Quando estava quase a terminar e à medida que a dor ficava mais forte começou a correr um filme na minha cabeça. Sentia uma ligação. Uma empatia gigante. Como se a dor estivesse a abrir um espaço dentro de mim - não só para a Eva mas para outras coisas emergirem. Talvez pareça estranho e confuso mas eu estava só a surfar uma onda - cada contração era uma possibilidade de encontro: comigo, com a Eva, com todas as mulheres que já pariram.
Naquele momento, estava tudo tão claro. Eu queria desistir mas não podia. Queria poder controlar qualquer coisa mas nada estava mais nas minhas mãos. A única coisa que era realmente importante era deixar-me atravessar pela experiência. Respirar. Gritar. Imaginar um mar que ia e vinha. Lembrar-me que a cada instante ficava mais próxima da minha filha.
Não posso dizer que tenha sido fácil porque não foi.
E não acho que as minhas circunstâncias pudessem ser as ideais para todas as mulheres.
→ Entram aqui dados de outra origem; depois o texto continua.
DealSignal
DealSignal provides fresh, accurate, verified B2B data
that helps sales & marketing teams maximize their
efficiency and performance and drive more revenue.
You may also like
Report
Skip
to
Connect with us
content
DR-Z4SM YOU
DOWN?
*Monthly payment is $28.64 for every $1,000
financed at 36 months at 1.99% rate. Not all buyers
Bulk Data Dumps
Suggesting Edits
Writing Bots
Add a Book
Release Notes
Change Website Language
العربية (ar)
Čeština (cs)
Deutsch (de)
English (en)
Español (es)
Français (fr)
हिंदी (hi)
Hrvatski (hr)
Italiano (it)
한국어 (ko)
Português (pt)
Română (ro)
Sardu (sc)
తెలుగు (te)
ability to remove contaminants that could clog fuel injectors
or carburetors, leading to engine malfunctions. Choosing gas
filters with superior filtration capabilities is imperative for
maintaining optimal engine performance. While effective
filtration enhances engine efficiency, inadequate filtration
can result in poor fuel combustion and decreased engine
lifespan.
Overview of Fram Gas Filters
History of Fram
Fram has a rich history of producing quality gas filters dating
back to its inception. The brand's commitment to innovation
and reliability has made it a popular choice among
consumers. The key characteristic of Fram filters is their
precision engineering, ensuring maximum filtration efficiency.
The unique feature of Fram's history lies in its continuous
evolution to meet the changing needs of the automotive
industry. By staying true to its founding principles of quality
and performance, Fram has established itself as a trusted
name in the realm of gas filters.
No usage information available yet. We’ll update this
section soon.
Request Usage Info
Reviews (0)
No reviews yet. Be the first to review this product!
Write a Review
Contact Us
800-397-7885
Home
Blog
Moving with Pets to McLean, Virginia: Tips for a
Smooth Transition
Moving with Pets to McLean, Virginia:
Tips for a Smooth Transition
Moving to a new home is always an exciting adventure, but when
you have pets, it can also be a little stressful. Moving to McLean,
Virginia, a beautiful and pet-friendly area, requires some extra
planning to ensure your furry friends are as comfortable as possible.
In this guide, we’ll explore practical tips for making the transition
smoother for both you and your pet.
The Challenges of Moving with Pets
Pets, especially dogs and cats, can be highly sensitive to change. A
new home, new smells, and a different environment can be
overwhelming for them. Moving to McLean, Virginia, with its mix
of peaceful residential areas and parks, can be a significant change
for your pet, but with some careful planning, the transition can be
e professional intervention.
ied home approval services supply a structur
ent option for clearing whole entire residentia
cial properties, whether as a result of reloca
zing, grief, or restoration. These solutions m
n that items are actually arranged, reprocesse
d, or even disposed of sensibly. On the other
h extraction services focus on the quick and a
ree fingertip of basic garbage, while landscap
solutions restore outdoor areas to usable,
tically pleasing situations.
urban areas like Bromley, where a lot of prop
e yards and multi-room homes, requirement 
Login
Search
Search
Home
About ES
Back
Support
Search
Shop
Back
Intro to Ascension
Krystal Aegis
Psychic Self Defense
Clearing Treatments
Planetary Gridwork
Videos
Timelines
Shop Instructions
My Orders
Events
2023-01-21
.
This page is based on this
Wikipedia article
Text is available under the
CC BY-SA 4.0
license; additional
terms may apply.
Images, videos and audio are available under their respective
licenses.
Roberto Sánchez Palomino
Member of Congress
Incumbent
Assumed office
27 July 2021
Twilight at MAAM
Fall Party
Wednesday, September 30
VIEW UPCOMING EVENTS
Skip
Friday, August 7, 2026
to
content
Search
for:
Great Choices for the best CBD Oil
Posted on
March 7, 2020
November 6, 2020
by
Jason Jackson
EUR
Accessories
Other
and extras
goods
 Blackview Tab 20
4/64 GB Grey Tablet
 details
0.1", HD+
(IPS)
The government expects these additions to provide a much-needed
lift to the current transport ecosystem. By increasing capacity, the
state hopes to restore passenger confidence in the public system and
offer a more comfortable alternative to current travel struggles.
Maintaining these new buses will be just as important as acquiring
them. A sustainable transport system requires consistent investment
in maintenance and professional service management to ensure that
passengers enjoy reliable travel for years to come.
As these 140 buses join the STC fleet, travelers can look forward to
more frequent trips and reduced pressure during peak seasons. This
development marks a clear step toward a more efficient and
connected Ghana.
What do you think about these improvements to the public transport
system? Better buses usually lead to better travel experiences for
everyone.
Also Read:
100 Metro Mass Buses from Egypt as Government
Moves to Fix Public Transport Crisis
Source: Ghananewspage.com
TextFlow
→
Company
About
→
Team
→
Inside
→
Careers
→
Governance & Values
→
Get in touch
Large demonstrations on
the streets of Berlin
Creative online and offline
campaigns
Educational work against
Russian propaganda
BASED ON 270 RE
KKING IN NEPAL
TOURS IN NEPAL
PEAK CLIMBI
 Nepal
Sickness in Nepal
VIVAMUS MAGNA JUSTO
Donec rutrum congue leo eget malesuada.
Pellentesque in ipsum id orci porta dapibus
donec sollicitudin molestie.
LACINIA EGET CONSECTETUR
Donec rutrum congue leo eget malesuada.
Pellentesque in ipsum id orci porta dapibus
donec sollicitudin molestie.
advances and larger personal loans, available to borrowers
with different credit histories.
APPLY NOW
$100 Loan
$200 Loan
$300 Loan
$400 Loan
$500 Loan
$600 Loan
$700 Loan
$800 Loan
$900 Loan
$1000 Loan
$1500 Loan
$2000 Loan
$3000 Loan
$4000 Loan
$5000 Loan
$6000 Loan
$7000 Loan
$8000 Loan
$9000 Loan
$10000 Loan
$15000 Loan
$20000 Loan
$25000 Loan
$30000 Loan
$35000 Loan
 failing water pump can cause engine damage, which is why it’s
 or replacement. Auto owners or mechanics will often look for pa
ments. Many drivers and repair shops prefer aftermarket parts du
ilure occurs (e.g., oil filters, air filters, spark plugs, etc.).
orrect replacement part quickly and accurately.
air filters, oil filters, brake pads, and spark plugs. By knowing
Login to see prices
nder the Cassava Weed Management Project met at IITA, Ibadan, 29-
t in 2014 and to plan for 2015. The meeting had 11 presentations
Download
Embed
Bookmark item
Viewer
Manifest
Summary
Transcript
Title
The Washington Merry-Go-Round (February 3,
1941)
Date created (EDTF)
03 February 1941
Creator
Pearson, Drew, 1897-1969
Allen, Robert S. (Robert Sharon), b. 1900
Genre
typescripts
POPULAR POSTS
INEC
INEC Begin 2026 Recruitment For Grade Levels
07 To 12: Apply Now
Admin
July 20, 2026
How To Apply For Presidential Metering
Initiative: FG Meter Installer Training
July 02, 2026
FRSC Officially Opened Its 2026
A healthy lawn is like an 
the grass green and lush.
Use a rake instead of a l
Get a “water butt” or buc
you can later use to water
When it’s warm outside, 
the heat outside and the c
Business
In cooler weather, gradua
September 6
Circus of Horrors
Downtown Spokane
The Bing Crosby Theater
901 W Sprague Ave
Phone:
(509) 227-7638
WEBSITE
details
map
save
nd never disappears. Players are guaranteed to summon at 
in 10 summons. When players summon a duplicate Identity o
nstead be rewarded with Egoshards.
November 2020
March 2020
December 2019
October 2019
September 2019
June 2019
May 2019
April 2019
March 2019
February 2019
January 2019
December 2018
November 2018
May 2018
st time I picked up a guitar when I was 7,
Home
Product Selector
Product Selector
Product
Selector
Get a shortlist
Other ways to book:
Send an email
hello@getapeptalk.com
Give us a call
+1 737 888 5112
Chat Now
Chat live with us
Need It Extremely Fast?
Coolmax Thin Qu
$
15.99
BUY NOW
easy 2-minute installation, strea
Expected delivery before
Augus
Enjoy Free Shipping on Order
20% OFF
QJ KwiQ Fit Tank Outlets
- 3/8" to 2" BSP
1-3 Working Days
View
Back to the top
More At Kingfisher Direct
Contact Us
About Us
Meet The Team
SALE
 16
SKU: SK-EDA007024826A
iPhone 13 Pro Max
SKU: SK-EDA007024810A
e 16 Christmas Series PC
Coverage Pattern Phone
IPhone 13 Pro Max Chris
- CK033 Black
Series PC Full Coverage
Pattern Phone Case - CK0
Mas foram as ideais para mim e por isso estarei sempre muito grata.
Há sempre um factor de risco, seja num parto domiciliar ou num parto hospitalar.
Gostava que a minha experiência pudesse servir outras mulheres de forma positiva porque um parto na água não tem de ser uma excepção ou coisa de freacks. No meu ponto de vista deveria ser apenas mais uma possibilidade.
No fim de contas acredito que todas escolhemos aquilo que nos faz sentir mais seguras.
Eu fiz uma escolha e fui respeitada.
Em qualquer situação, creio que isto é o mínimo que se pode dar ao outro.